Stored items:
..............................

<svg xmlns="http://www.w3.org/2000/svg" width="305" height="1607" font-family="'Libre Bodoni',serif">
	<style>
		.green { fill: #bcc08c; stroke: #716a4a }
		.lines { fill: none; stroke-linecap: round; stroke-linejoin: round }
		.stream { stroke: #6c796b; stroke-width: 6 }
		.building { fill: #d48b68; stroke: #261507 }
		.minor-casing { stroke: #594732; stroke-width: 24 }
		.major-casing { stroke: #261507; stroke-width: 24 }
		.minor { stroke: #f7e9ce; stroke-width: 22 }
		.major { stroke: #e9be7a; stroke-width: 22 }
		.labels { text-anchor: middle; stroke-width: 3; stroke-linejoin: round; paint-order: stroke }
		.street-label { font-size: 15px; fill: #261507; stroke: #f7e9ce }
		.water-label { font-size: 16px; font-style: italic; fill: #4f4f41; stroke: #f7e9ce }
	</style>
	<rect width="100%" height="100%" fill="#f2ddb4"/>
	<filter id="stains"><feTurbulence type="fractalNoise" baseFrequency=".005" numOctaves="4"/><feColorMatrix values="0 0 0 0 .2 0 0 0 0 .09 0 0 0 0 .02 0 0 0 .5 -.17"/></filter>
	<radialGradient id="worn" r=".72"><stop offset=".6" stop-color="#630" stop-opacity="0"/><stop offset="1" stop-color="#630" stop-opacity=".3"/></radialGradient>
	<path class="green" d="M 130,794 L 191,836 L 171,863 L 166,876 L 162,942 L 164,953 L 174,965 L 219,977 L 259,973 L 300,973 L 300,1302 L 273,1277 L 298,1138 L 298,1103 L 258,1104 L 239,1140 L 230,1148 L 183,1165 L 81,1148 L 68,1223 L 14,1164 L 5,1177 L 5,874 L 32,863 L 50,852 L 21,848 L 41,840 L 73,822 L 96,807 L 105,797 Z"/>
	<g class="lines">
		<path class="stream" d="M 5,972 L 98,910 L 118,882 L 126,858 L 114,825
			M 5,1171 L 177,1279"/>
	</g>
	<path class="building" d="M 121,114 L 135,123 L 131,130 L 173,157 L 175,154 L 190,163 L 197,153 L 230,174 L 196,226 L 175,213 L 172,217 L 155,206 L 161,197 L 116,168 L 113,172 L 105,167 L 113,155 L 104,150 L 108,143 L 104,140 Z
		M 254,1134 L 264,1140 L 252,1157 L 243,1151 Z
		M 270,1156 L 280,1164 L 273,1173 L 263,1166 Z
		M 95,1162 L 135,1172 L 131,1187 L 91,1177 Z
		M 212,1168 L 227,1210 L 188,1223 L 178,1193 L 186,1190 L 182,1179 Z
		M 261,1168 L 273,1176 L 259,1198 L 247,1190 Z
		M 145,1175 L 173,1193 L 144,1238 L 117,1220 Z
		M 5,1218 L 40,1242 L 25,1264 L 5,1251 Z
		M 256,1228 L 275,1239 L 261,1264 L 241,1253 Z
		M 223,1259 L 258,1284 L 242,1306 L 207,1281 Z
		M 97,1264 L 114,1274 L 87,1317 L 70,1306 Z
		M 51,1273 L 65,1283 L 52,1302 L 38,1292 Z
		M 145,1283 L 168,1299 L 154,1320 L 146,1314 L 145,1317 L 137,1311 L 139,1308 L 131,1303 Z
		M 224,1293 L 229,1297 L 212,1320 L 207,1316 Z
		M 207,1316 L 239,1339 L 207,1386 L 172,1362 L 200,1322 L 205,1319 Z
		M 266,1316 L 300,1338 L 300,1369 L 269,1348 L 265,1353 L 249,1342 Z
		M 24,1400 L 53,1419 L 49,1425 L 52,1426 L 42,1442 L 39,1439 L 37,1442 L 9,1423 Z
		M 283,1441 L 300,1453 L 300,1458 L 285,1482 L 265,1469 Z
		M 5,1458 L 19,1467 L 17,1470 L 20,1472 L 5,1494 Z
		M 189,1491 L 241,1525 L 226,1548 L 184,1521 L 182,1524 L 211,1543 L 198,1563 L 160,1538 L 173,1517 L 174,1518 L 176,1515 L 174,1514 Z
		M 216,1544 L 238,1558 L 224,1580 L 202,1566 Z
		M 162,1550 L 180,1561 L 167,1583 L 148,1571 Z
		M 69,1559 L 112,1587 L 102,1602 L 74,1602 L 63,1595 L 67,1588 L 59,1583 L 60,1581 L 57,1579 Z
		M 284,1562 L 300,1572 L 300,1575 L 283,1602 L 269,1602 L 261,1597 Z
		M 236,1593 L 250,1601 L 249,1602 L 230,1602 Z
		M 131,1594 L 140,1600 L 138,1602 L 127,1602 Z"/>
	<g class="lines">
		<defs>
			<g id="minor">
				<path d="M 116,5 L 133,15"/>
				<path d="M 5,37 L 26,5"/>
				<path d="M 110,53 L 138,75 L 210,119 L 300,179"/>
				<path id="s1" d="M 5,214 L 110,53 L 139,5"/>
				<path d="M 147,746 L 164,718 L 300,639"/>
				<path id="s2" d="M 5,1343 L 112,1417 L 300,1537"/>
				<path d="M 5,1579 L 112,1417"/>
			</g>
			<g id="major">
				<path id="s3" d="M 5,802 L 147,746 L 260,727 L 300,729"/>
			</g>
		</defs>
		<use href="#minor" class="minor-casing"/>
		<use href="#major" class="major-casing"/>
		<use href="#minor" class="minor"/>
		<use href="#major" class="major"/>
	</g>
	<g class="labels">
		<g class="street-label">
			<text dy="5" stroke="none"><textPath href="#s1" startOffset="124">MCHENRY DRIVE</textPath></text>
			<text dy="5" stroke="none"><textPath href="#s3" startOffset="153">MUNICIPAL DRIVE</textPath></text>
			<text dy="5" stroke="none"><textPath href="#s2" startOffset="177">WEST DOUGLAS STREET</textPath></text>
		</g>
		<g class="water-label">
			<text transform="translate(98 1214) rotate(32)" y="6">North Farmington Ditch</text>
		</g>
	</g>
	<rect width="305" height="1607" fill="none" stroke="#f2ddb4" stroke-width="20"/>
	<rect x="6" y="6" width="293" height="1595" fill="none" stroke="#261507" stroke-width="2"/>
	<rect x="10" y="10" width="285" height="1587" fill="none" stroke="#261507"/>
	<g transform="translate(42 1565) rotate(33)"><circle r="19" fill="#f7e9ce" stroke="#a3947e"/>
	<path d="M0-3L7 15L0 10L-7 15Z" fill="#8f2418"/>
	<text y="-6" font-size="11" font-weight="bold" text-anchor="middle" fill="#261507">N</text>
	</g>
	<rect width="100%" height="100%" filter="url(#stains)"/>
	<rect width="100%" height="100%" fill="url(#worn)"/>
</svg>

..............................

WHAT TO PRODUCE: All of the data above needs to be transcribed verbatim.

TASK RESULT:
<svg xmlns="http://www.w3.org/2000/svg" width="305" height="1607" font-family="'Libre Bodoni',serif">
	<style>
		.green { fill: #bcc08c; stroke: #716a4a }
		.lines { fill: none; stroke-linecap: round; stroke-linejoin: round }
		.stream { stroke: #6c796b; stroke-width: 6 }
		.building { fill: #d48b68; stroke: #261507 }
		.minor-casing { stroke: #594732; stroke-width: 24 }
		.major-casing { stroke: #261507; stroke-width: 24 }
		.minor { stroke: #f7e9ce; stroke-width: 22 }
		.major { stroke: #e9be7a; stroke-width: 22 }
		.labels { text-anchor: middle; stroke-width: 3; stroke-linejoin: round; paint-order: stroke }
		.street-label { font-size: 15px; fill: #261507; stroke: #f7e9ce }
		.water-label { font-size: 16px; font-style: italic; fill: #4f4f41; stroke: #f7e9ce }
	</style>
	<rect width="100%" height="100%" fill="#f2ddb4"/>
	<filter id="stains"><feTurbulence type="fractalNoise" baseFrequency=".005" numOctaves="4"/><feColorMatrix values="0 0 0 0 .2 0 0 0 0 .09 0 0 0 0 .02 0 0 0 .5 -.17"/></filter>
	<radialGradient id="worn" r=".72"><stop offset=".6" stop-color="#630" stop-opacity="0"/><stop offset="1" stop-color="#630" stop-opacity=".3"/></radialGradient>
	<path class="green" d="M 130,794 L 191,836 L 171,863 L 166,876 L 162,942 L 164,953 L 174,965 L 219,977 L 259,973 L 300,973 L 300,1302 L 273,1277 L 298,1138 L 298,1103 L 258,1104 L 239,1140 L 230,1148 L 183,1165 L 81,1148 L 68,1223 L 14,1164 L 5,1177 L 5,874 L 32,863 L 50,852 L 21,848 L 41,840 L 73,822 L 96,807 L 105,797 Z"/>
	<g class="lines">
		<path class="stream" d="M 5,972 L 98,910 L 118,882 L 126,858 L 114,825
			M 5,1171 L 177,1279"/>
	</g>
	<path class="building" d="M 121,114 L 135,123 L 131,130 L 173,157 L 175,154 L 190,163 L 197,153 L 230,174 L 196,226 L 175,213 L 172,217 L 155,206 L 161,197 L 116,168 L 113,172 L 105,167 L 113,155 L 104,150 L 108,143 L 104,140 Z
		M 254,1134 L 264,1140 L 252,1157 L 243,1151 Z
		M 270,1156 L 280,1164 L 273,1173 L 263,1166 Z
		M 95,1162 L 135,1172 L 131,1187 L 91,1177 Z
		M 212,1168 L 227,1210 L 188,1223 L 178,1193 L 186,1190 L 182,1179 Z
		M 261,1168 L 273,1176 L 259,1198 L 247,1190 Z
		M 145,1175 L 173,1193 L 144,1238 L 117,1220 Z
		M 5,1218 L 40,1242 L 25,1264 L 5,1251 Z
		M 256,1228 L 275,1239 L 261,1264 L 241,1253 Z
		M 223,1259 L 258,1284 L 242,1306 L 207,1281 Z
		M 97,1264 L 114,1274 L 87,1317 L 70,1306 Z
		M 51,1273 L 65,1283 L 52,1302 L 38,1292 Z
		M 145,1283 L 168,1299 L 154,1320 L 146,1314 L 145,1317 L 137,1311 L 139,1308 L 131,1303 Z
		M 224,1293 L 229,1297 L 212,1320 L 207,1316 Z
		M 207,1316 L 239,1339 L 207,1386 L 172,1362 L 200,1322 L 205,1319 Z
		M 266,1316 L 300,1338 L 300,1369 L 269,1348 L 265,1353 L 249,1342 Z
		M 24,1400 L 53,1419 L 49,1425 L 52,1426 L 42,1442 L 39,1439 L 37,1442 L 9,1423 Z
		M 283,1441 L 300,1453 L 300,1458 L 285,1482 L 265,1469 Z
		M 5,1458 L 19,1467 L 17,1470 L 20,1472 L 5,1494 Z
		M 189,1491 L 241,1525 L 226,1548 L 184,1521 L 182,1524 L 211,1543 L 198,1563 L 160,1538 L 173,1517 L 174,1518 L 176,1515 L 174,1514 Z
		M 216,1544 L 238,1558 L 224,1580 L 202,1566 Z
		M 162,1550 L 180,1561 L 167,1583 L 148,1571 Z
		M 69,1559 L 112,1587 L 102,1602 L 74,1602 L 63,1595 L 67,1588 L 59,1583 L 60,1581 L 57,1579 Z
		M 284,1562 L 300,1572 L 300,1575 L 283,1602 L 269,1602 L 261,1597 Z
		M 236,1593 L 250,1601 L 249,1602 L 230,1602 Z
		M 131,1594 L 140,1600 L 138,1602 L 127,1602 Z"/>
	<g class="lines">
		<defs>
			<g id="minor">
				<path d="M 116,5 L 133,15"/>
				<path d="M 5,37 L 26,5"/>
				<path d="M 110,53 L 138,75 L 210,119 L 300,179"/>
				<path id="s1" d="M 5,214 L 110,53 L 139,5"/>
				<path d="M 147,746 L 164,718 L 300,639"/>
				<path id="s2" d="M 5,1343 L 112,1417 L 300,1537"/>
				<path d="M 5,1579 L 112,1417"/>
			</g>
			<g id="major">
				<path id="s3" d="M 5,802 L 147,746 L 260,727 L 300,729"/>
			</g>
		</defs>
		<use href="#minor" class="minor-casing"/>
		<use href="#major" class="major-casing"/>
		<use href="#minor" class="minor"/>
		<use href="#major" class="major"/>
	</g>
	<g class="labels">
		<g class="street-label">
			<text dy="5" stroke="none"><textPath href="#s1" startOffset="124">MCHENRY DRIVE</textPath></text>
			<text dy="5" stroke="none"><textPath href="#s3" startOffset="153">MUNICIPAL DRIVE</textPath></text>
			<text dy="5" stroke="none"><textPath href="#s2" startOffset="177">WEST DOUGLAS STREET</textPath></text>
		</g>
		<g class="water-label">
			<text transform="translate(98 1214) rotate(32)" y="6">North Farmington Ditch</text>
		</g>
	</g>
	<rect width="305" height="1607" fill="none" stroke="#f2ddb4" stroke-width="20"/>
	<rect x="6" y="6" width="293" height="1595" fill="none" stroke="#261507" stroke-width="2"/>
	<rect x="10" y="10" width="285" height="1587" fill="none" stroke="#261507"/>
	<g transform="translate(42 1565) rotate(33)"><circle r="19" fill="#f7e9ce" stroke="#a3947e"/>
	<path d="M0-3L7 15L0 10L-7 15Z" fill="#8f2418"/>
	<text y="-6" font-size="11" font-weight="bold" text-anchor="middle" fill="#261507">N</text>
	</g>
	<rect width="100%" height="100%" filter="url(#stains)"/>
	<rect width="100%" height="100%" fill="url(#worn)"/>
</svg>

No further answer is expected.